Mais après quelques semaines au Brésil, à 26 ans, je n’avais aucune envie de retrouver l’atmosphère maussade de Paris. J’ai donc proposé à mon employeur de créer une filiale à Rio. Il m’a enjoint de rentrer par le premier avion. Je suis resté.
La rencontre du financier
J’ai fait le tour des entreprises françaises sur place. Aucune ne souhaitait embaucher un jeune Français qui ne connaissait rien à leurs activités et ne parlait guère portugais. Le hasard a voulu que je rencontre un « financier ». À l’époque, on ne nous apprenait pas à l’X ce que c’était. Il m’a expliqué qu’il gérait de l’argent qu’il plaçait quand on lui apportait une idée intéressante (il s’appelait Rothschild, j’aurais dû y penser). J’ai répondu que je voulais justement créer une société de géophysique.
Je me suis retrouvé conférencier et professeur de géophysique
L’idée lui a plu. Le lendemain j’étais chez Demostenes, son avocat, et à midi la Sociedade de Estudos Geofisicos do Brasil Ltda (Sogebral) était née. Facile. Sauf que j’ai ensuite ramé pendant six mois avant d’obtenir mon premier contrat, la carte du fond du rio Parana à Iguaçu par échosondage, rien à voir avec la géophysique mais je n’étais pas regardant.
Puis d’autres contrats sont arrivés. J’ai développé ma société, fait des conférences dans plusieurs universités brésiliennes et chez les militaires, et me suis même retrouvé professeur de géophysique à l’Escola de Minas. Quatre années grisantes.
Traductions en tout genre
J’ai cédé mes sociétés alors qu’elles étaient encore très jeunes mais j’ai eu le plaisir, passant par le Brésil des années plus tard, de voir que ma société s’était développée et était encore dirigée par mon ancien numéro deux, un jeune ingénieur brésilien que j’avais engagé sur place au début.
Et si vous avez des problèmes de traduction ou d’interprétariat, adressez-vous donc à Paris à Tradutec qui va bientôt fêter son cinquantenaire et a été reprise et développée avec succès par mon ancien associé.
J’ai revendu l’affaire à des Brésiliens, mais j’étais contaminé. De retour à Paris et de nouveau employé, j’ai créé avec un collègue, pour m’amuser, une société de traduction que nous avons appelée Tradutec car nous visions la traduction technique. Un cousin avocat nous a créé une SARL. Quelques annonces pour recruter des traducteurs à domicile, un mailing d’offres de service et c’était parti. Par curiosité, nous avons plus tard fondé une deuxième société, Les traducteurs associés, pour créer notre propre concurrence. Même succès. Nous avons appelé la troisième Tradu-Synthèse. Là, surprise, nous avons surtout reçu des commandes d’entreprises chimiques et pharmaceutiques : la puissance évocatrice d’un nom !
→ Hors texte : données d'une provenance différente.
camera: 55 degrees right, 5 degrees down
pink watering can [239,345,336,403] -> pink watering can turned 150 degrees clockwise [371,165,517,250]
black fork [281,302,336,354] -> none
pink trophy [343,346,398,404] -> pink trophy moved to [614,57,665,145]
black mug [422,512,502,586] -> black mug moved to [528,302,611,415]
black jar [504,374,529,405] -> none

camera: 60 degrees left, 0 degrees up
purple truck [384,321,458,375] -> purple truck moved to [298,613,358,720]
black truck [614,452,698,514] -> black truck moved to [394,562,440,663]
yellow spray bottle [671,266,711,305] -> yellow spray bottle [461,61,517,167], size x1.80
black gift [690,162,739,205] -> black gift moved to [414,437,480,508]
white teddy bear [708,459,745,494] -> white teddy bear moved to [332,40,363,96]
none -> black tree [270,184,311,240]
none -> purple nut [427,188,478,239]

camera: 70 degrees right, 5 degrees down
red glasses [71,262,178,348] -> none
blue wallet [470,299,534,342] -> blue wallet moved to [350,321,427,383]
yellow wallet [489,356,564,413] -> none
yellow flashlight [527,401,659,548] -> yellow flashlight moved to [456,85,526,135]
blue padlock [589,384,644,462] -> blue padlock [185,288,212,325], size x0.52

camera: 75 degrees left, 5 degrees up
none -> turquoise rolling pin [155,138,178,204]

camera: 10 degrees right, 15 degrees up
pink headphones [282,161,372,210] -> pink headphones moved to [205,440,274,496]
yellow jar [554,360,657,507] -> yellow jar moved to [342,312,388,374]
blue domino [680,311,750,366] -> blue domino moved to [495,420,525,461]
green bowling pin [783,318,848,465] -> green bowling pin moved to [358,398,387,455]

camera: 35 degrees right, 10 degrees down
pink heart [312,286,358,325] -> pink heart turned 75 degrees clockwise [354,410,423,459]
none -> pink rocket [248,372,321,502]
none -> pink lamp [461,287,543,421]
Tout s’enchaîne facilement
Voulant connaître l’Amérique, j’ai créé une autre société de traduction à New York, que j’ai baptisée Translation Company of America, Inc. On m’a cru fou : il ne faut jamais croire les railleries des jaloux. À leur surprise et à la mienne, d’ailleurs, elle a marché : bureau au 58e étage sur la 5e Avenue, vue panoramique sur toute la ville et la statue de la Liberté. La gloire.
J’ai poursuivi à Montréal, Toronto, Genève, Lyon, San Francisco. Peu persévérant, j’ai tout revendu et suis devenu consultant indépendant en Amérique du Nord. J’ai créé d’autres entreprises aux États-Unis, au Canada et en Afrique, dans des domaines divers (hôtels, centrales hydroélectriques, équipement de stations de ski, un port, un peu d’immobilier) pour le compte de clients qui m’ont fait confiance. Et chaque fois, j’ai été surpris par la facilité avec laquelle tout cela s’enchaînait.
Créer des entreprises, c’est facile. Question de courage, d’inconscience et de culot. Les capitaux, on les trouve à condition d’être convaincant, réaliste et sympathique. Et j’ajouterai que ce que j’ai fait toute ma vie pour la gagner m’a tellement amusé et passionné que j’ai l’impression de n’avoir jamais travaillé.